Carol muses aloud that Cam “…most likely needs Jesus Christ and a good beating to set him right–and it’s not too late for either one, as far as I’m concerned.”

Oh Carol, I think to myself as I watch my forefinger redden against the knife, Hell is going to be worse than those Utah hotel lodge summers washing bedsheets for starlets, and, Oh Carol, boo, how am I going to explain to these people why I’m trying to turn these strips of bacon into shivs like I’m Jason Bourne?

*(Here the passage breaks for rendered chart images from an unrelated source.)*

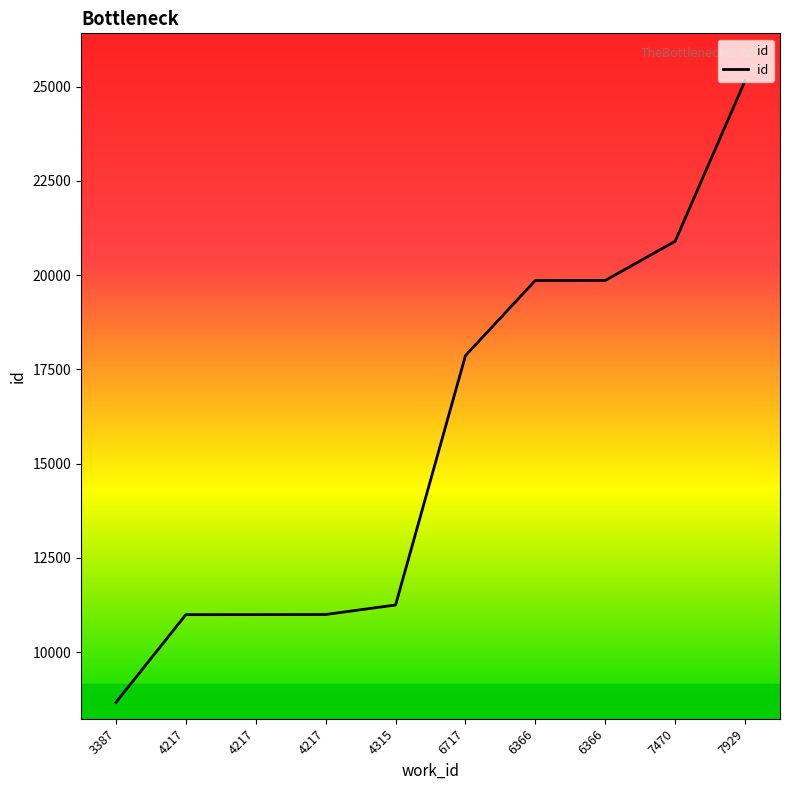

Does the chart have visible grid lines?

No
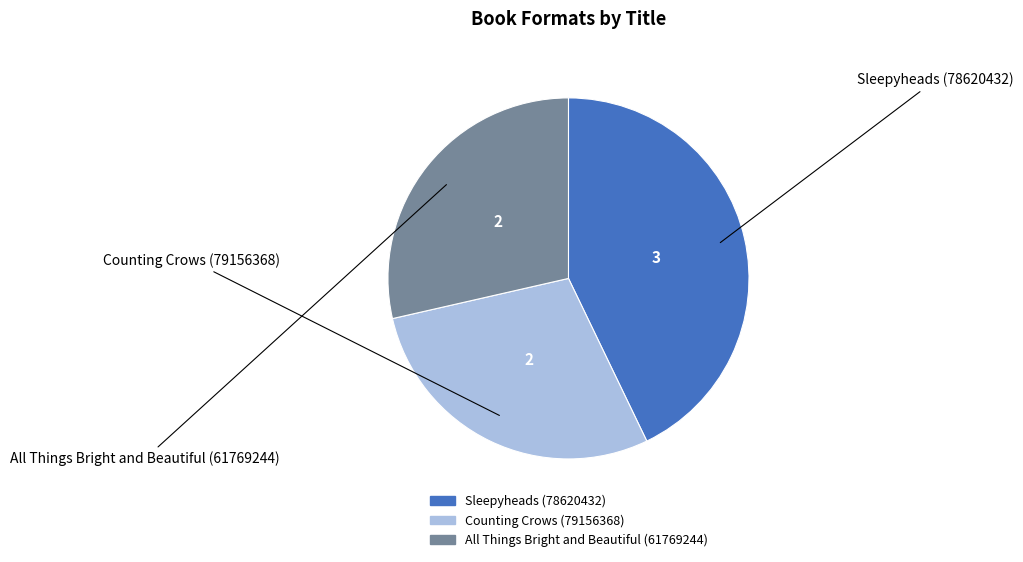

Does All Things Bright and Beautiful (61769244) account for over 50% of the chart?

No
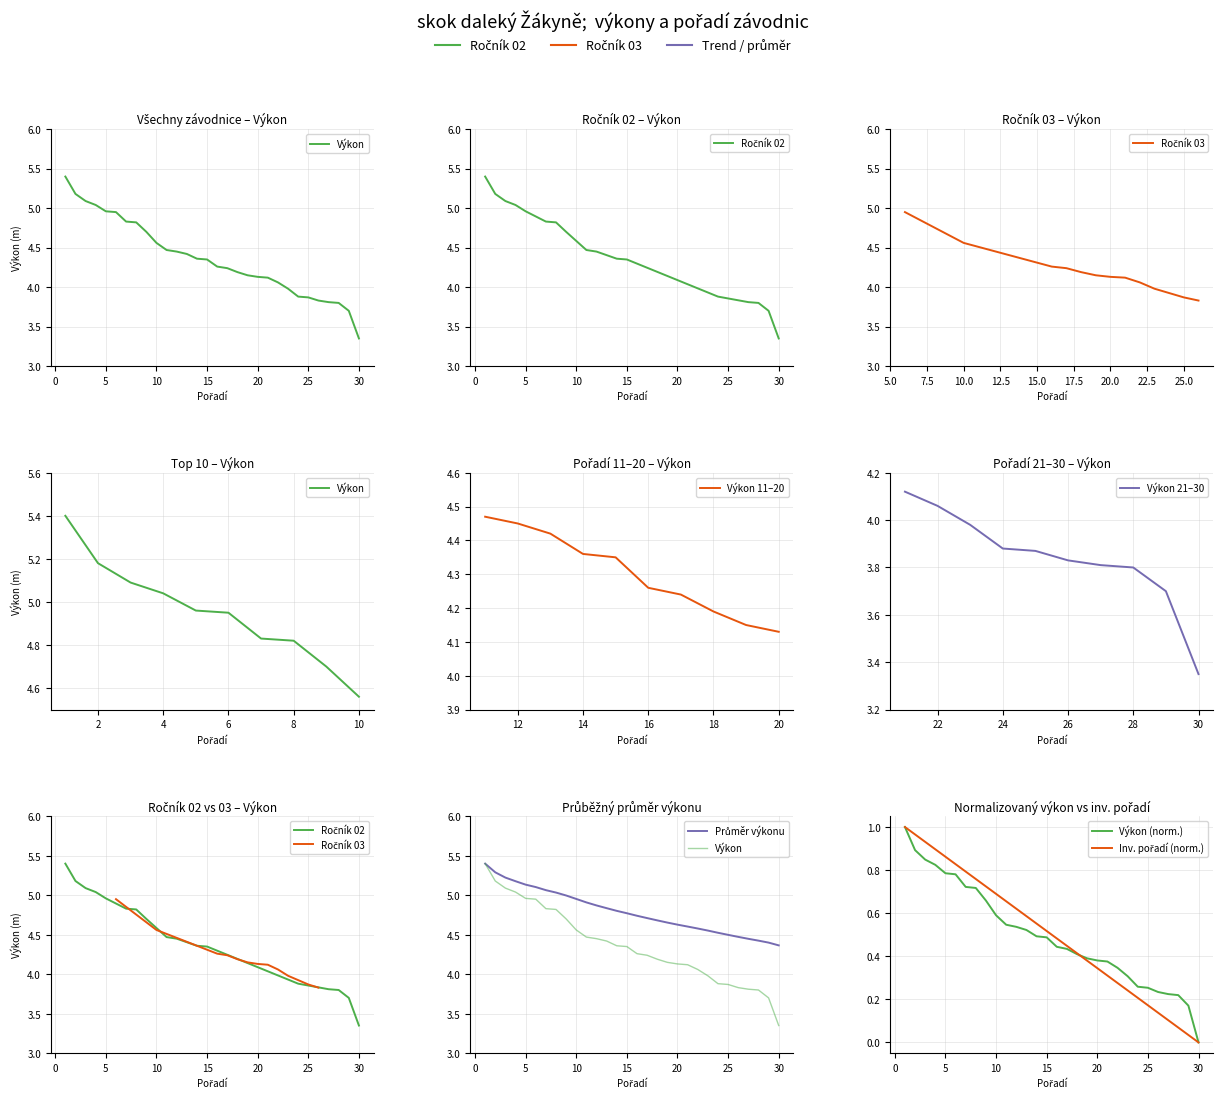

Reading right to left, extract all data points from this chart.

Výkon: 30=3.4	29=3.7	28=3.8	27=3.8	26=3.8	25=3.9	24=3.9	23=4.0	22=4.1	21=4.1	20=4.1	19=4.2	18=4.2	17=4.2	16=4.3	15=4.3	14=4.4	13=4.4	12=4.5	11=4.5	10=4.6	9=4.7	8=4.8	7=4.8	6=5.0	5=5.0	4=5.0	3=5.1	2=5.2	1=5.4
Pořadí: 30=0.0	29=0.0	28=0.1	27=0.1	26=0.1	25=0.2	24=0.2	23=0.2	22=0.3	21=0.3	20=0.3	19=0.4	18=0.4	17=0.4	16=0.5	15=0.5	14=0.6	13=0.6	12=0.6	11=0.7	10=0.7	9=0.7	8=0.8	7=0.8	6=0.8	5=0.9	4=0.9	3=0.9	2=1.0	1=1.0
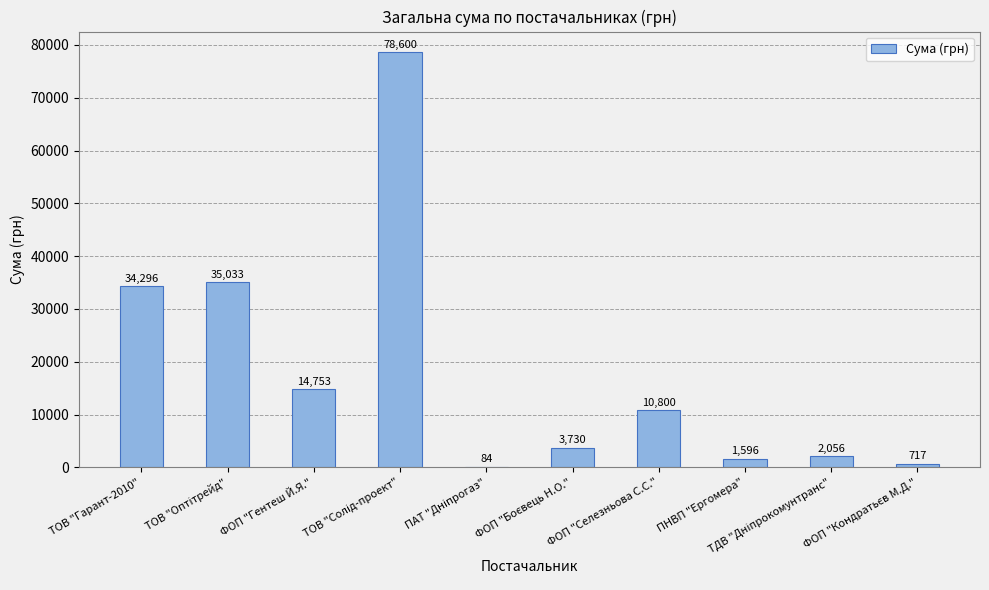

Is it true that the value at ТОВ "Гарант-2010" is 7248.7?

False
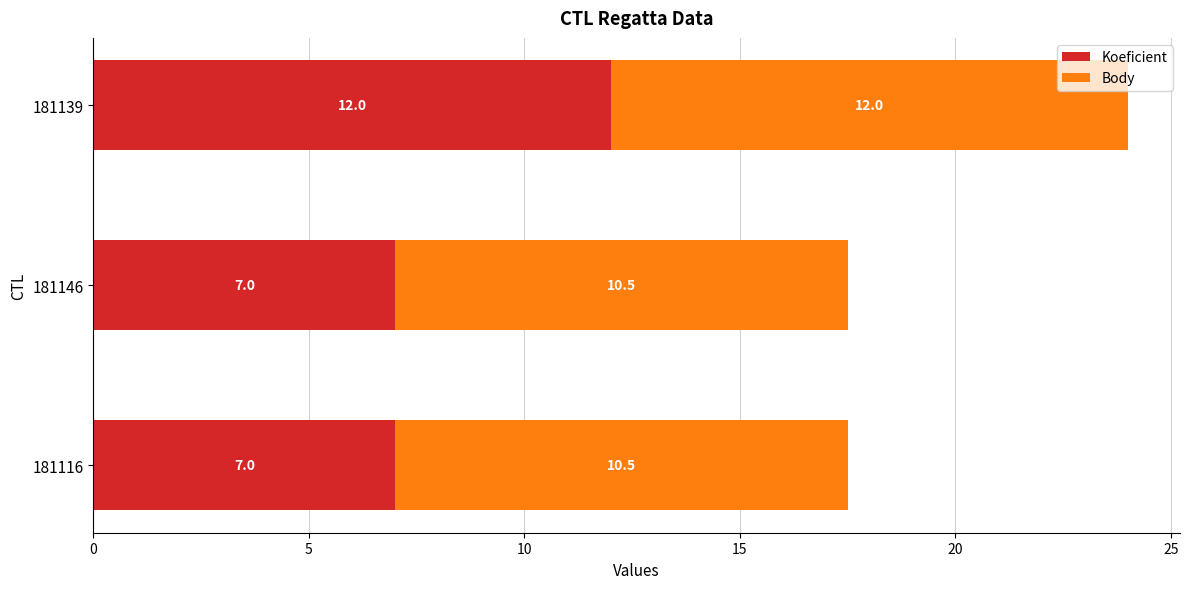

What is the total value across all series at 181116?

17.5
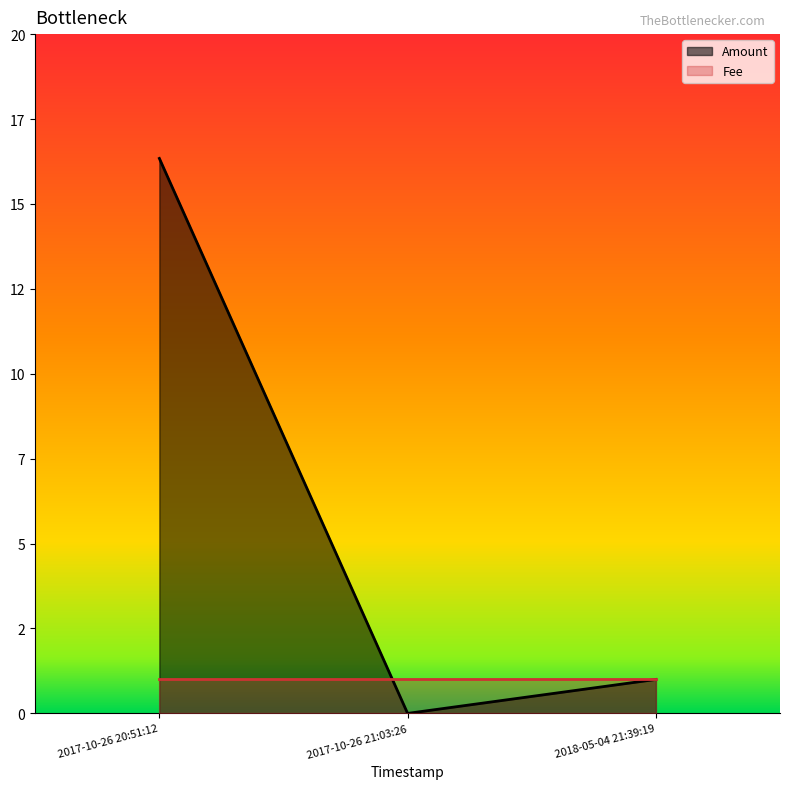

True or false: the data shows 24.5 at 2017-10-26 20:51:12.

False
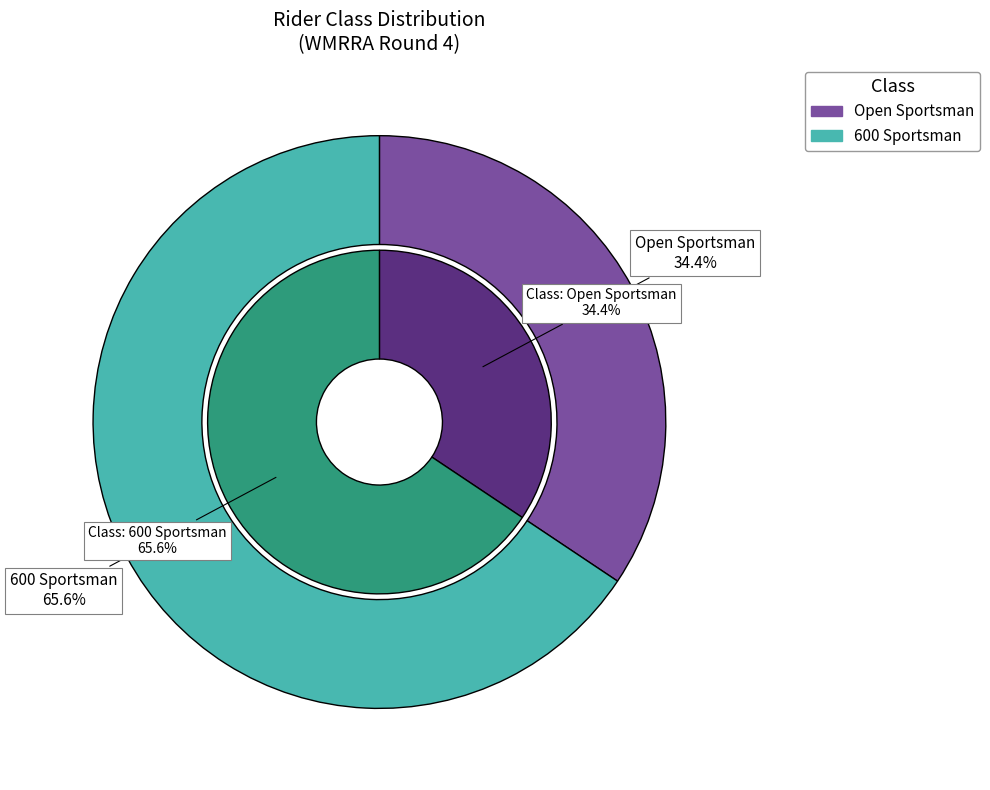

To the nearest percent, what portion does 600 Sportsman represent?

66%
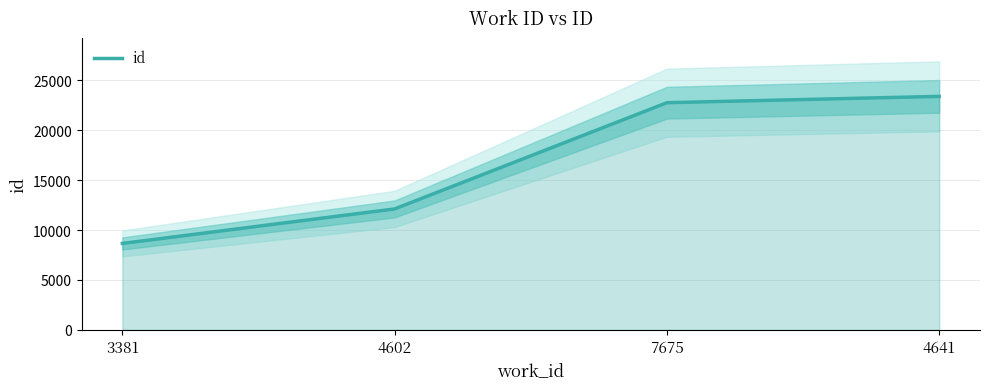

What is the change in value from 3381 to 7675?

+14108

“…and you know who else needs Jesus? That Ciara woman–well, ‘woman’ is too nice a word for her–and frankly, a man like Russell is too nice for a woman like her, who seems more interested in showing the world everything under her dress instead of keeping it for Russell at home. I’m glad she didn’t stay around–I look and Carol and I are now both equally digging our knives into our plates in harmonized disgust, surgically trying to separate ourselves from unfathomable sentiments–she was too interested in showing all her goodies (an unintended, but hilarious, pun Carol!) to everyone. I was so glad to hear that she’s out of the picture, and–Carol steadies a piece of soppy pancake before her mouth–she’s a whore. A nasty whore.”

I am piling the debris over the hell-hole I’ve dug for Carol; an un-marked grave for a reasonable murder, I think.

Five minutes later, I leave the table. Abruptly. Carol is slightly confused, but largely non-plussed; I’ll later come to learn that much of this is Carol’s conversational “hook” as hours later I’ll find her about 3 more times along the Empire sharing the same lines and stories with other passengers about Utah and the Seahawks.

Looking for some peace, I head back to the observation lounge car, thinking that I can get some writing done (maybe even about Carol), but also to leave behind a distasteful experience, figuring that was the worst that I’ll come across on The Empire Builder.